▸ **Esercizi da svolgere**
1. Riassumi in due frasi il testo sulla bellezza morale.
2. Trascrivi fedelmente un passo del testo sulla bellezza morale: parti dalle parole «I filosofi hanno» e fermati dopo le parole «dalle neuroscienze contemporanee.».

▸ **Testo scelto**
Le persone esprimono spesso stupore davanti alle meraviglie naturali o ai capolavori dell’arte. Tuttavia, quando lo psicologo Dacher Keltner e i suoi colleghi hanno chiesto a persone di ogni parte del mondo che cosa ispira loro più spesso stupore, la risposta più frequente non è stata la natura o l’arte, ma la bellezza morale. In migliaia di risposte, la fonte di stupore più citata è stata la testimonianza di virtù eccezionali: coraggio, gentilezza, resilienza e altruismo.

James H. Smith, professore di architettura al Fei Tian College, ha affermato che esiste un legame intrinseco tra bontà morale e bellezza: «L’essenza della bellezza è la virtù. Quando il carattere di una persona tende all’altruismo, alla gentilezza e alla tolleranza, questa è la purezza di una persona».

I filosofi hanno contemplato questo aspetto per millenni. Riferendosi a Plotino, il padre del Neoplatonismo, Bess ha detto: «La bellezza è la maschera indossata dalla bontà», aggiungendo che «la bellezza è qualcosa di divino, qualcosa che viene dato agli esseri umani da una fonte divina». Secondo Bess, per percepire e incarnare la vera bellezza nell’arte e nella vita quotidiana, bisogna prima purificare l’anima.

Sebbene questa visione sia di natura filosofica, è ora supportata dalle neuroscienze contemporanee.

In un esperimento pubblicato sulla rivista Social Cognitive and Affective Neuroscience, i partecipanti hanno guardato due tipi di immagini: di bei volti e di atti morali, come un bambino che protegge un piccione ferito con il proprio cappotto. I ricercatori hanno poi misurato l’attività cerebrale mediante risonanza magnetica funzionale.

Entrambi i gruppi hanno mostrato un’attivazione della corteccia orbitofrontale, il “centro della bellezza” del cervello. Mentre la bellezza fisica attivava i percorsi di ricompensa di base, la bellezza morale attivava una rete più ampia di regioni coinvolte nella comprensione sociale e nell’empatia. In altre parole, ha detto Grossi «questa forma di bellezza – la bontà senza ricompensa – esercita gli stessi effetti sul nostro cervello», ma a un livello più profondo ed esteso.

DIFFONDERE IL DNA

Immagine di The Epoch Times, per gentile concessione di Stuart Henry Larsen

Un articolo dello scorso anno, ipotizzava che l’interazione con la bellezza potrebbe persino influenzare il corpo a livello molecolare, cioè che l’esposizione a cose belle, come l’arte o la musica, possa alterare la metilazione del DNA – un processo biochimico che aiuta a regolare l’attività dei geni.

[Dati raccolti]
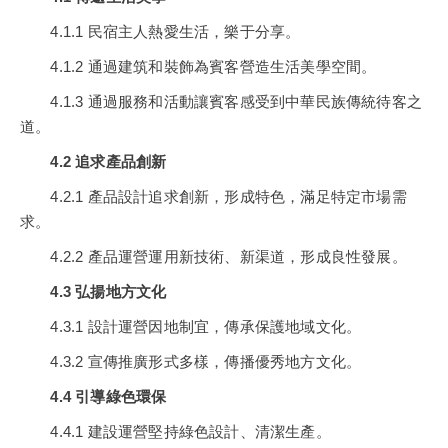
4.1.1 民宿主人熱愛生活，樂于分享。
4.1.2 通過建筑和裝飾為賓客營造生活美學空間。
4.1.3 通過服務和活動讓賓客感受到中華民族傳統待客之
道。
4.2 追求產品創新
4.2.1 產品設計追求創新，形成特色，滿足特定市場需
求。
4.2.2 產品運營運用新技術、新渠道，形成良性發展。
4.3 弘揚地方文化
4.3.1 設計運營因地制宜，傳承保護地域文化。
4.3.2 宣傳推廣形式多樣，傳播優秀地方文化。
4.4 引導綠色環保
4.4.1 建設運營堅持綠色設計、清潔生產。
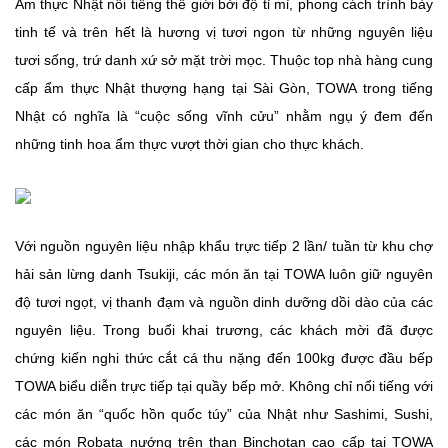
Ẩm thực Nhật nổi tiếng thế giới bởi độ tỉ mỉ, phong cách trình bày
tinh tế và trên hết là hương vị tươi ngon từ những nguyên liệu
tươi sống, trứ danh xứ sở mặt trời mọc. Thuộc top nhà hàng cung
cấp ẩm thực Nhật thượng hạng tại Sài Gòn, TOWA trong tiếng
Nhật có nghĩa là “cuộc sống vĩnh cửu” nhằm ngụ ý đem đến
những tinh hoa ẩm thực vượt thời gian cho thực khách.
Với nguồn nguyên liệu nhập khẩu trực tiếp 2 lần/ tuần từ khu chợ
hải sản lừng danh Tsukiji, các món ăn tại TOWA luôn giữ nguyên
độ tươi ngọt, vị thanh đạm và nguồn dinh dưỡng dồi dào của các
nguyên liệu. Trong buổi khai trương, các khách mời đã được
chứng kiến nghi thức cắt cá thu nặng đến 100kg được đầu bếp
TOWA biểu diễn trực tiếp tại quầy bếp mở. Không chỉ nổi tiếng với
các món ăn “quốc hồn quốc túy” của Nhật như Sashimi, Sushi,
các món Robata nướng trên than Binchotan cao cấp tại TOWA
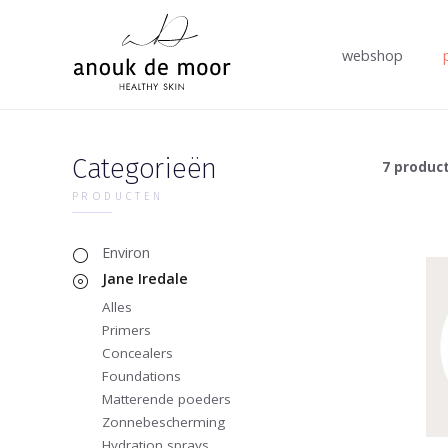
webshop
Categorieën
7 produc
PRODUCTEN
Environ
Jane Iredale
Alles
Primers
Concealers
Foundations
Matterende poeders
Zonnebescherming
Hydration sprays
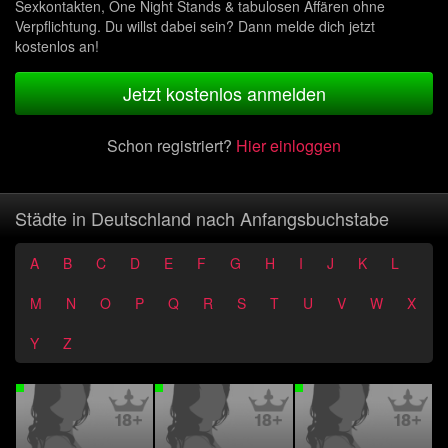
Sexkontakten, One Night Stands & tabulosen Affären ohne
Verpflichtung. Du willst dabei sein? Dann melde dich jetzt
kostenlos an!
Jetzt kostenlos anmelden
Schon registriert?
Hier einloggen
Städte in Deutschland nach Anfangsbuchstabe
A
B
C
D
E
F
G
H
I
J
K
L
M
N
O
P
Q
R
S
T
U
V
W
X
Y
Z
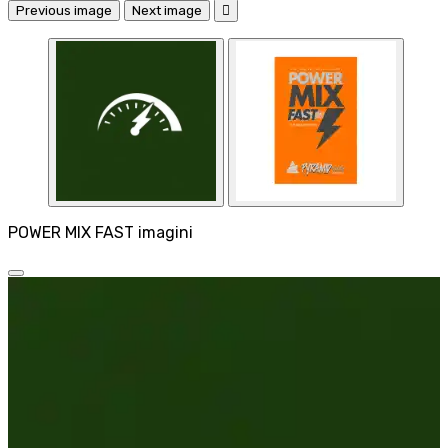
Previous image
Next image

POWER MIX FAST imagini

▸ **Soluzioni**
1. Secondo le ricerche di Dacher Keltner, la fonte di stupore citata più spesso da persone di ogni parte del mondo non è la natura o l'arte, ma la bellezza morale, cioè la testimonianza di virtù eccezionali come coraggio, gentilezza, resilienza e altruismo. Questa visione, contemplata dai filosofi per millenni, è ora supportata dalle neuroscienze: in un esperimento con risonanza magnetica funzionale, sia i bei volti sia gli atti morali hanno attivato la corteccia orbitofrontale, ma la bellezza morale ha attivato anche una rete più ampia di regioni coinvolte nella comprensione sociale e nell'empatia.

2.
I filosofi hanno contemplato questo aspetto per millenni. Riferendosi a Plotino, il padre del Neoplatonismo, Bess ha detto: «La bellezza è la maschera indossata dalla bontà», aggiungendo che «la bellezza è qualcosa di divino, qualcosa che viene dato agli esseri umani da una fonte divina». Secondo Bess, per percepire e incarnare la vera bellezza nell’arte e nella vita quotidiana, bisogna prima purificare l’anima.

Sebbene questa visione sia di natura filosofica, è ora supportata dalle neuroscienze contemporanee.